Whatever it was, I made the huge call here, looking to become the prohibitive chip leader in the chase for the 32k first prize:



There he was, sitting on top pair Jack kicker, and I was in fact back down to my original 15 outs to make a straight or a flush. It did not hit:



And suddenly I am in 10th place out of the 10 remaining players. Virtual chip leader to final table afterthought, all in just one stupid, stupid chase. It is quite unlike me to do this kind of thing, but I let the possibility of a huge, huge pot cloud my judgment in the most crucial of situations. Two hands later, I was out in 10th place:



It was still a nice payday:



But I can't help thinking of what could have been. The moral of the story here: Don't call off your chips on just a draw -- even with close-to-acceptable pot odds -- especially when you're deep into the money in a large tournament. In a situation like this, I know much better than to call and call again like I did here. I probably cost myself 5 or 6 grand by this horrible, horrible play on my part. I'll take the $1100 and change, don't get me wrong, but when it comes down to crunch time, the guys who win major tournaments don't call off their chips on draws when they're in the chip lead and are 1 spot away from the final table. That is an amateurish move of the highest degree, and I was guilty as sin of it this weekend. And even though it's another great payday for me to start the new year, my thoughts just keep going back to what could have, and should have, been. Ahh, next time.

7 Comments:

Blogger Chad C said...

Don't beat yourself up, tournaments are crazy and everyone makes questionable decisions. There have been times when I have reflected on a tournament I had just won and realized how I played like a total donk. Tournaments usually come down to hitting huge draws and gambling at the right times to give yourself a shot at 1st. I hope your success continues! That is a great tournament by the way. I did not know this, they actually added some levels to that thing and decreased the antes for more play.

5:31 AM  
Blogger Byron DeLaBarre said...

Geez dude, do you ever read your comments? Like I wrote before, 'script' is another word for a program! It could be done by hand, but that's retarded if you know how to program. ;-)

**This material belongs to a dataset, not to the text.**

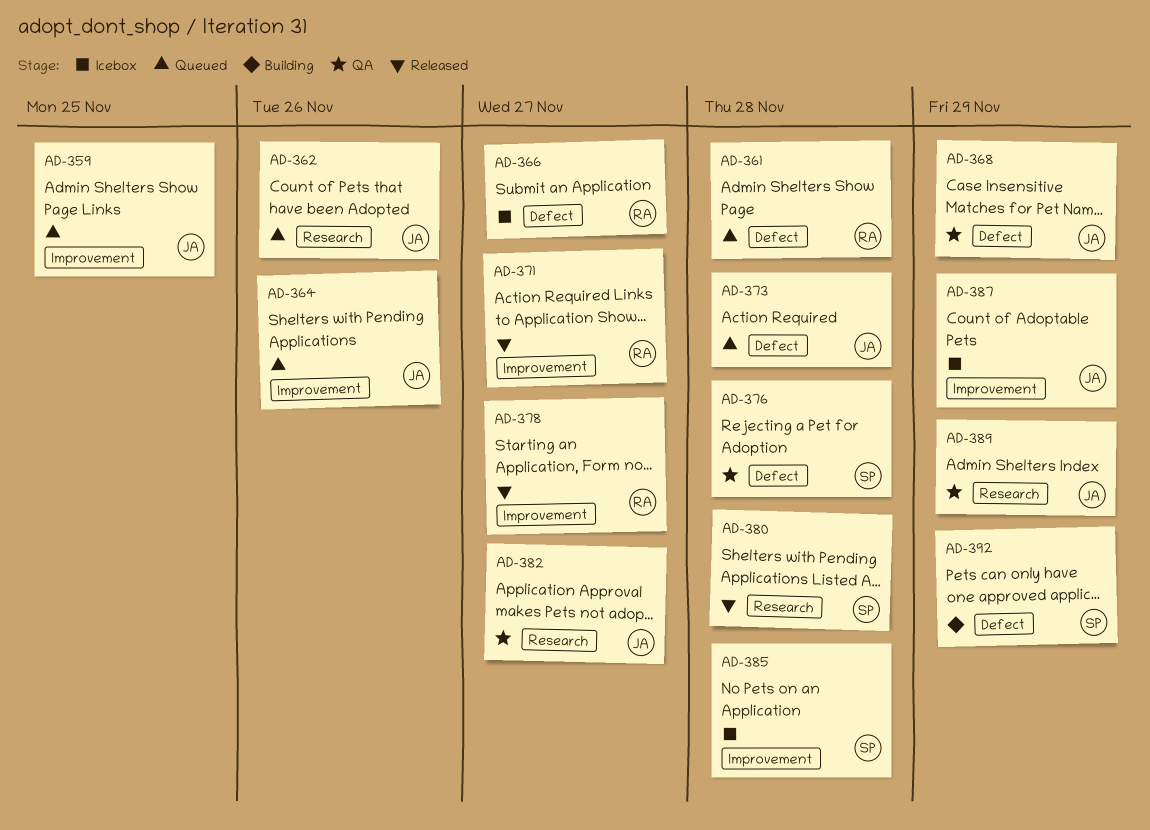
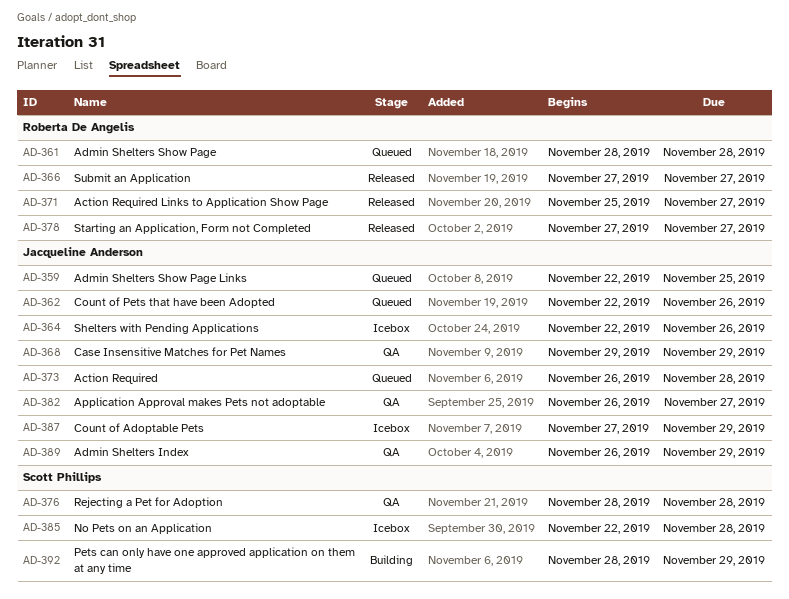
AD-364, status: Queued -> Icebox
AD-366, status: Icebox -> Released
AD-380: present -> none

Also - if you don't normalize finishes for the number of tourney entrants, you will have a skewed number at the end of the year. Most tourney leader boards use some kind of formula to account for winning with large turnout vs winning with small turnout. But, its up to you as it is your tourney, and I'll be there tonight.

5:58 AM  
Blogger Iakaris aka I.A.K. said...

Chad sums it up. But what I have always liked about this space is that you can become a better player by reading these posts and thinking about them. Only a guy who knows he's solid will post things like this.

Congrats on tha G! This has inspired me to load Stars onto the laptop tonight.

See ya at MATH.

8:14 AM  
Blogger smokkee said...

you hit that river card and you've put yourself in a spot to take it down. i don't think i'm getting away from that hand cuz i'm playing to win it, not limp up the payout ladder.

4:13 PM  
Blogger ugg said...

You had a ton of outs, were your calls really that questionable? I guess when it is that late in a tournament, you want more of a sure thing. I am still trying to find my tournament style. I would not have gotten away from that hand. I would have seen the 15 outs as a chance to take down a big pot. But that is me, and I am not nearly as good as I think I am ;-)

9:00 PM  
Blogger Hammer Player a.k.a Hoyazo said...

In other situations I would certainly make these calls again, but my late-stage tournament strategy -- especially when I am in excellent chip position and one spot away from the final table -- definitely does not include chasing away most of my chip-leading stack on just a draw against a guy who clearly has a made hand on the flop.

10:21 PM  
Blogger CC said...

Just to be the naysayer in all this, may I suggest that the flop was where the problem lies. Hindsight obviously, but if you're going to the felt with this, then shove on the flop. Does he get away from this? Maybe not. That and the pre-flop fold here. Regardless, great cash and great run you're on!